Back in January we began building a worm composting bin that would provide extra nutrients for our vegetable garden this summer.  Really I wanted a source of compost that was ready to go in March that I could use for starting seeds indoors.  I also thought this would provide a really good learning tool for children attending Eat, Grow Play Nature Camp in March about what compost is, how we can use worms to make it extra nutrient dense and how much fun gardening can be.  My son Colin was all too happy to get out his tools that he has been collecting over the past year for his birthday and Christmas to lend a hand with this project.  We chose to make a wooden box to increase the breathable quality of the box while adding a plastic lined bottom to cut down on wood rot.


Once the box was finished I used Kijiji to source a pound of red wiggler worms from a local farm.  We just happened to have a friend over the evening when we gave these worms their new home.  The boys helped to shred newspapers and spread a generous helping into the box along with some peat moss and ready compost for bedding for the worms.


When it was time to add the worms to the bin the boys squealed seeing so many worms wiggling around.  Warning – there are a lot of worms!

It didn’t take long for that massive pile of worms to work their way down into the bedding below.  This video was taken about 5 minutes later and you can see many of the worms have made or are very quickly making their way into darkness below.

worm compostWe feed the worms every 3-4 days about a pound of fruit and vegetable scraps.  Now that they have really settled in to their environment they seem to be working their way through their food source faster so I may be able to start feeding them more often.  Sometimes I puree the scraps and it turns out looking like this.  We add dried egg shells to to really increase the calcium content of the castings.

worm compost

Here you can see what is left over from a piece of cantaloupe rind after the worms have eaten away all the pulp.  When held up to light it is translucent enough to allow the light to shine through.

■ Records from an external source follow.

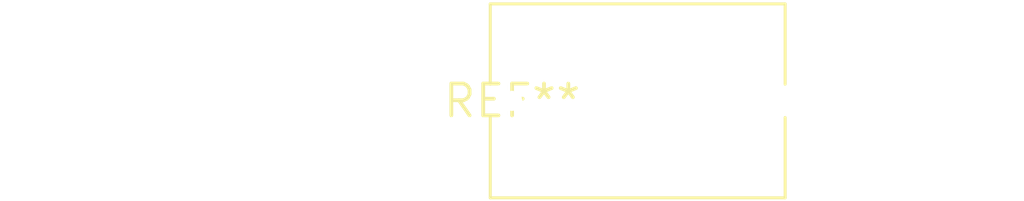
<source format=kicad_pcb>
(kicad_pcb (version 20240108) (generator pcbnew)

  (general
    (thickness 1.6)
  )

  (paper "A4")
  (layers
    (0 "F.Cu" signal)
    (31 "B.Cu" signal)
    (32 "B.Adhes" user "B.Adhesive")
    (33 "F.Adhes" user "F.Adhesive")
    (34 "B.Paste" user)
    (35 "F.Paste" user)
    (36 "B.SilkS" user "B.Silkscreen")
    (37 "F.SilkS" user "F.Silkscreen")
    (38 "B.Mask" user)
    (39 "F.Mask" user)
    (40 "Dwgs.User" user "User.Drawings")
    (41 "Cmts.User" user "User.Comments")
    (42 "Eco1.User" user "User.Eco1")
    (43 "Eco2.User" user "User.Eco2")
    (44 "Edge.Cuts" user)
    (45 "Margin" user)
    (46 "B.CrtYd" user "B.Courtyard")
    (47 "F.CrtYd" user "F.Courtyard")
    (48 "B.Fab" user)
    (49 "F.Fab" user)
    (50 "User.1" user)
    (51 "User.2" user)
    (52 "User.3" user)
    (53 "User.4" user)
    (54 "User.5" user)
    (55 "User.6" user)
    (56 "User.7" user)
    (57 "User.8" user)
    (58 "User.9" user)
  )

  (setup
    (pad_to_mask_clearance 0)
    (pcbplotparams
      (layerselection 0x00010fc_ffffffff)
      (plot_on_all_layers_selection 0x0000000_00000000)
      (disableapertmacros false)
      (usegerberextensions false)
      (usegerberattributes false)
      (usegerberadvancedattributes false)
      (creategerberjobfile false)
      (dashed_line_dash_ratio 12.000000)
      (dashed_line_gap_ratio 3.000000)
      (svgprecision 4)
      (plotframeref false)
      (viasonmask false)
      (mode 1)
      (useauxorigin false)
      (hpglpennumber 1)
      (hpglpenspeed 20)
      (hpglpendiameter 15.000000)
      (dxfpolygonmode false)
      (dxfimperialunits false)
      (dxfusepcbnewfont false)
      (psnegative false)
      (psa4output false)
      (plotreference false)
      (plotvalue false)
      (plotinvisibletext false)
      (sketchpadsonfab false)
      (subtractmaskfromsilk false)
      (outputformat 1)
      (mirror false)
      (drillshape 1)
      (scaleselection 1)
      (outputdirectory "")
    )
  )

  (net 0 "")

  (footprint "C_Rect_L11.5mm_W7.5mm_P10.00mm_MKT" (layer "F.Cu") (at 0 0))

)

</source>
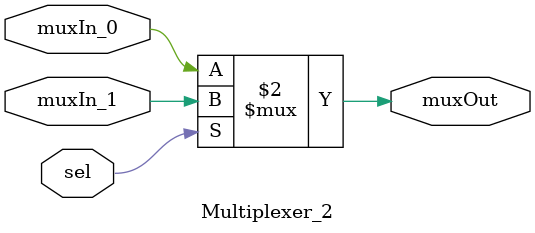
<source format=v>
/******************************************************************************
 **                                                                          **
 ** Component : Multiplexer_2                                                **
 **                                                                          **
 ** Refactored 03.12.2023 Ronny Hansen                                       **
 *****************************************************************************/
/* */

module Multiplexer_2( input muxIn_0,
                      input muxIn_1,                      
                      input sel,
                      output reg muxOut
                      );
   
   /*******************************************************************************
   ** The module functionality is described here                                 **
   *******************************************************************************/
    
     // Logic for the 4-to-1 multiplexer
    assign muxOut = (sel == 2'b00) ? muxIn_0 :
                     muxIn_1 ; // Default case for select == 1'b1


endmodule

</source>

Now that the worm bin has been in operation for just over a month we have some worm castings ready to use for our vegetable transplants.  I had harvested a handful of the castings a couple of weeks ago and placed it around the rosemary plant I have kept inside over winter.  Two weeks later this plant is looking healthier than ever with new bright green, vigourous leaf growth at the tips of the branches.  I can’t wait to see the difference this compost will make for our vegetable garden this year.